> _Estratto_
Venezia c’è, rete di artisti e professionisti nel campo dell’arte e della cultura, ha richiesto al comune che il Padiglione Venezia si doti di uno statuto e un comitato scientifico e affidi la curatela tramite bandi. Ora la discussione si apre alla cittadinanza con una raccolta firme che si terrà il 25 ottobre.
Realizzato nel 1932 su progetto dell’architetto veneziano Brenno Del Giudice e restaurato nel 2011 dal Comune di Venezia, con il coinvolgimento di Fondaco Italia, Lares Restauri, Arzanà Navi e Louis Vuitton, il Padiglione Venezia è stato a lungo concepito come uno spazio per mostre di arti decorative e applicate (vetro, tessuti, mosaico), dedicate in particolare alla produzione artistica locale. Seppur, quindi, negli anni ci sia stata la volontà di seguire un programma espositivo più o meno coerente, il padiglione appare oggi poco strutturato e privo di una configurazione adeguata a una realtà parte della Biennale: è, infatti, carente sia di un proprio statuto sia di un comitato scientifico e negli ultimi cinque anni non si è assistito a un cambio di curatela, affidata dal 2019 a Giovanna Zabotti, vicepresidente e direttore artistico di Fondaco Italia.

> _Compito breve_
Ricopia dall'estratto sul Padiglione Venezia il passo compreso tra "Realizzato nel 1932" e "di Fondaco Italia.", entrambi inclusi.

> _Contenuto dell'elenco_
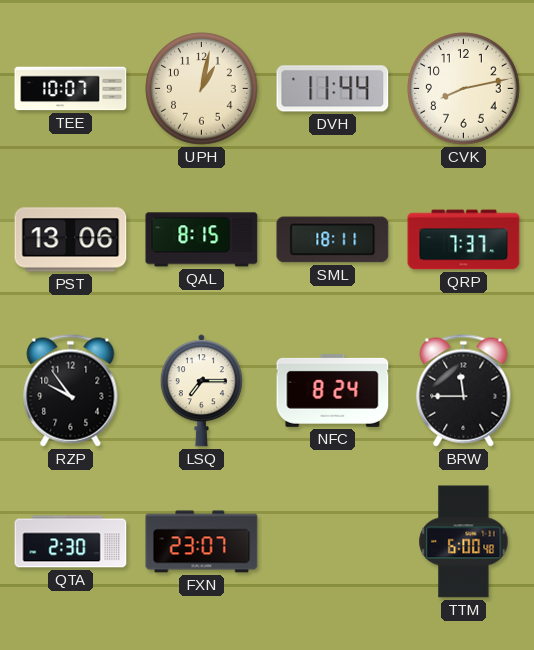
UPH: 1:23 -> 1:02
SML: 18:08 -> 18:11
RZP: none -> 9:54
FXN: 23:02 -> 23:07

> _Soluzione dell'esercizio_
Realizzato nel 1932 su progetto dell’architetto veneziano Brenno Del Giudice e restaurato nel 2011 dal Comune di Venezia, con il coinvolgimento di Fondaco Italia, Lares Restauri, Arzanà Navi e Louis Vuitton, il Padiglione Venezia è stato a lungo concepito come uno spazio per mostre di arti decorative e applicate (vetro, tessuti, mosaico), dedicate in particolare alla produzione artistica locale. Seppur, quindi, negli anni ci sia stata la volontà di seguire un programma espositivo più o meno coerente, il padiglione appare oggi poco strutturato e privo di una configurazione adeguata a una realtà parte della Biennale: è, infatti, carente sia di un proprio statuto sia di un comitato scientifico e negli ultimi cinque anni non si è assistito a un cambio di curatela, affidata dal 2019 a Giovanna Zabotti, vicepresidente e direttore artistico di Fondaco Italia.